Den Sensoren auf der Spur

Einen Schultag lang besuchte die Klasse 10b des Gymnasiums Marktbreit zusammen mit ihrer Physiklehrerin Frau Graf das Schülerlabor des Lehrstuhls für Physik und ihre Didaktik an der Universität Würzburg.

Auf dem Programm standen Sensoren in unterschiedlichster Form, ihre Funktionsweise und ihre Einsatzmöglichkeiten.

In Theorie und Experimenten wurden in Kleingruppen passive Infrarotsensoren, induktive Sensoren und der beispielsweise in Fahrzeugen verwendete Regensensor untersucht.
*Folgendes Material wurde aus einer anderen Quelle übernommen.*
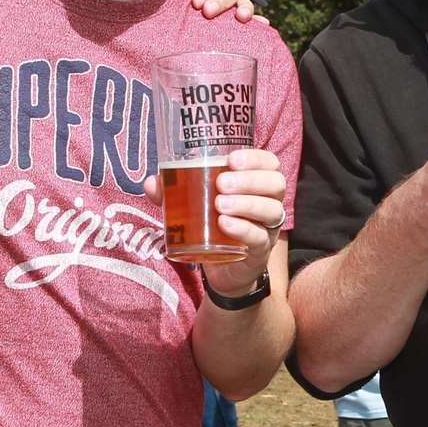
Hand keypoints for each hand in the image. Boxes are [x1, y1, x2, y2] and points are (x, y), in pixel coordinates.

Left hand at [145, 149, 287, 296]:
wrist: (221, 268)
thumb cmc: (211, 225)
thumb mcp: (192, 205)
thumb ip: (173, 192)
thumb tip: (152, 182)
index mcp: (256, 184)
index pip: (269, 163)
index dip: (255, 158)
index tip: (231, 159)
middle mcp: (269, 203)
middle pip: (275, 183)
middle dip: (249, 180)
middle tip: (221, 183)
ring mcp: (267, 228)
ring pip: (271, 210)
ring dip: (247, 203)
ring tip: (220, 205)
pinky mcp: (260, 251)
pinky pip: (260, 237)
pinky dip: (243, 229)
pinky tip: (225, 225)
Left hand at [167, 0, 258, 22]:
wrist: (149, 1)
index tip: (197, 2)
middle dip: (221, 0)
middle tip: (206, 11)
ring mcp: (224, 4)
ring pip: (240, 1)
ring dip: (243, 8)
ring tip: (240, 18)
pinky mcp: (226, 21)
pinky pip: (244, 17)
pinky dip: (256, 20)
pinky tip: (263, 24)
Unter Verwendung von Infrarotthermometern wurden Emissionsgrade verschiedener Materialien betrachtet und der sinnvolle Einsatz einer Rettungsdecke bei Unfällen erarbeitet genauso wie der mögliche Einsatz derselben, um Bewegungsmelder zu überlisten.
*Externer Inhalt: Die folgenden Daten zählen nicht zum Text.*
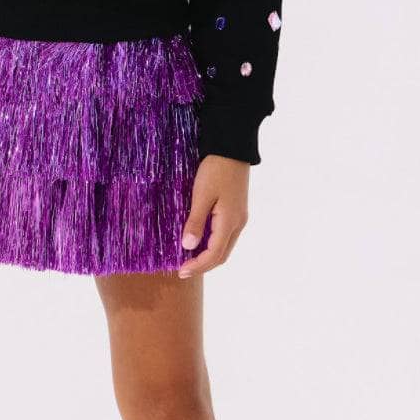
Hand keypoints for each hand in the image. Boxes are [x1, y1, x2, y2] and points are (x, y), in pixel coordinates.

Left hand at [176, 155, 249, 276]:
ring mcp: (238, 217)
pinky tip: (199, 241)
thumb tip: (188, 246)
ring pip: (224, 246)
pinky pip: (224, 235)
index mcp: (230, 222)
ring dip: (208, 256)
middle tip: (183, 269)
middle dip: (203, 265)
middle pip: (221, 255)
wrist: (232, 148)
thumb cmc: (215, 169)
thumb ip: (195, 221)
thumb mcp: (201, 195)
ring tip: (189, 258)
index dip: (198, 266)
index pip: (214, 254)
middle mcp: (237, 223)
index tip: (181, 271)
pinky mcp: (236, 210)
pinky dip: (212, 244)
Anwendungsbeispiele für induktive Sensoren lernten die Schülerinnen und Schüler in Form der Induktionsschleifen in Fahrbahndecken, z. B. zur Ampelsteuerung, kennen. Das Prinzip des Fahrradtachos und das des Tonabnehmers bei E-Gitarren wurde experimentell hergeleitet.

Im dritten Teilbereich „bauten“ die Kleingruppen nach einer kurzen Einführung in das Gesetz von Snellius selbst unter Verwendung eines Lichtsensors einen funktionstüchtigen Regensensor und testeten diesen anschließend mit einer Regensimulation und einem entsprechend angepassten Messprogramm.

Bei der Kurzabstimmung in der Abschlussbesprechung mit Herrn Joa-Giegerich, dem Leiter des „Sensoren-Schülerlabors“, zeigten dann die reihenweise hochgereckten Daumen der Schülerinnen und Schüler auch die durchweg sehr positive Resonanz und viele äußerten sich dahingehend, dass ein Besuch im Schülerlabor auf jeden Fall ein großer Gewinn sei und es viel Spaß mache, die „Uni mal von innen zu sehen“.